Image comparison data:
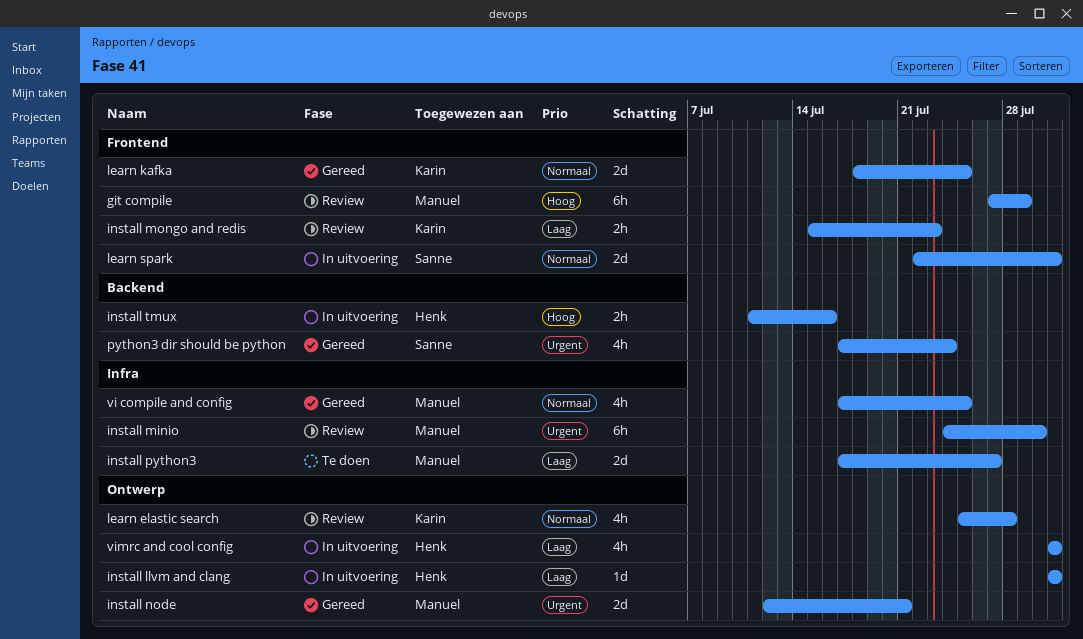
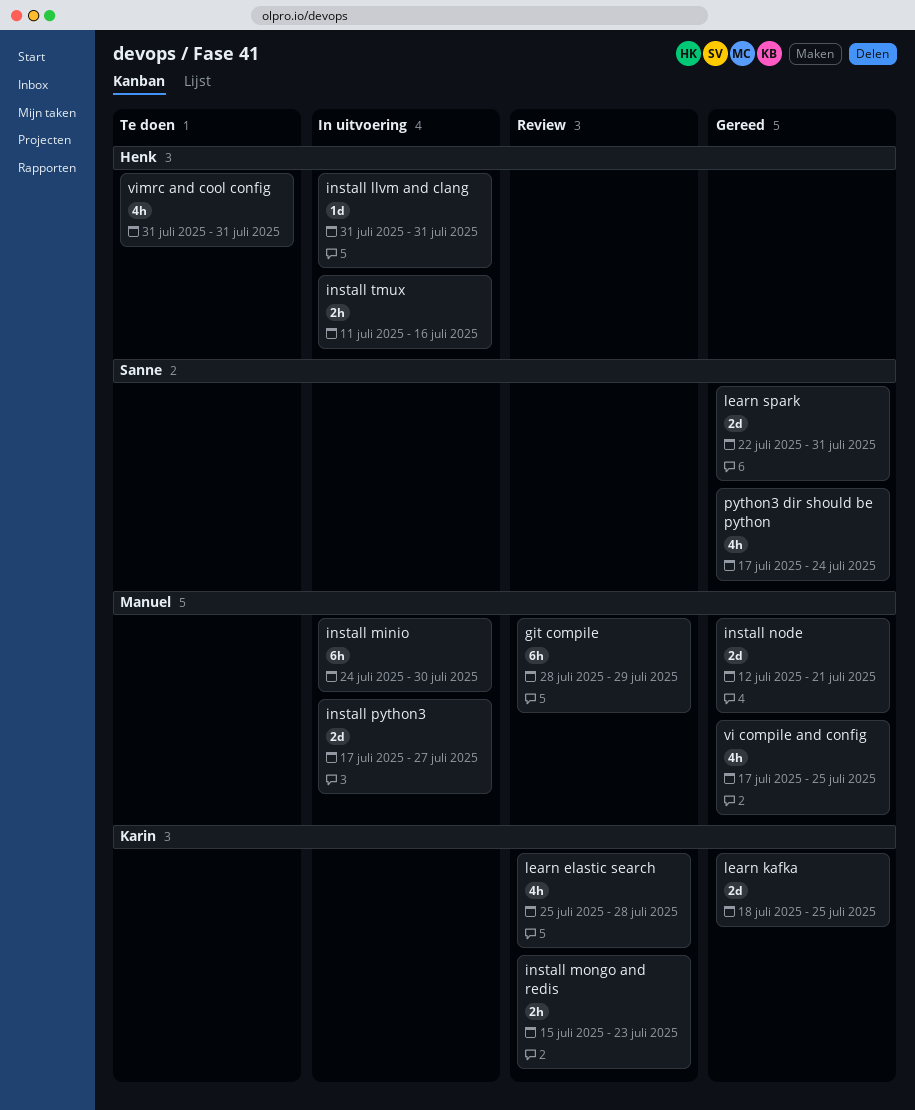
git compile, start: Jul 27 -> Jul 28
install minio, status: Review -> In uitvoering
install python3, status: Te doen -> In uitvoering
learn spark, status: In uitvoering -> Gereed
vimrc and cool config, status: In uitvoering -> Te doen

WORK TO COMPLETE:
Wherever the word "doen" appears in a line of the data, copy that line.

COMPLETED TASK:
install python3, status: Te doen -> In uitvoering
vimrc and cool config, status: In uitvoering -> Te doen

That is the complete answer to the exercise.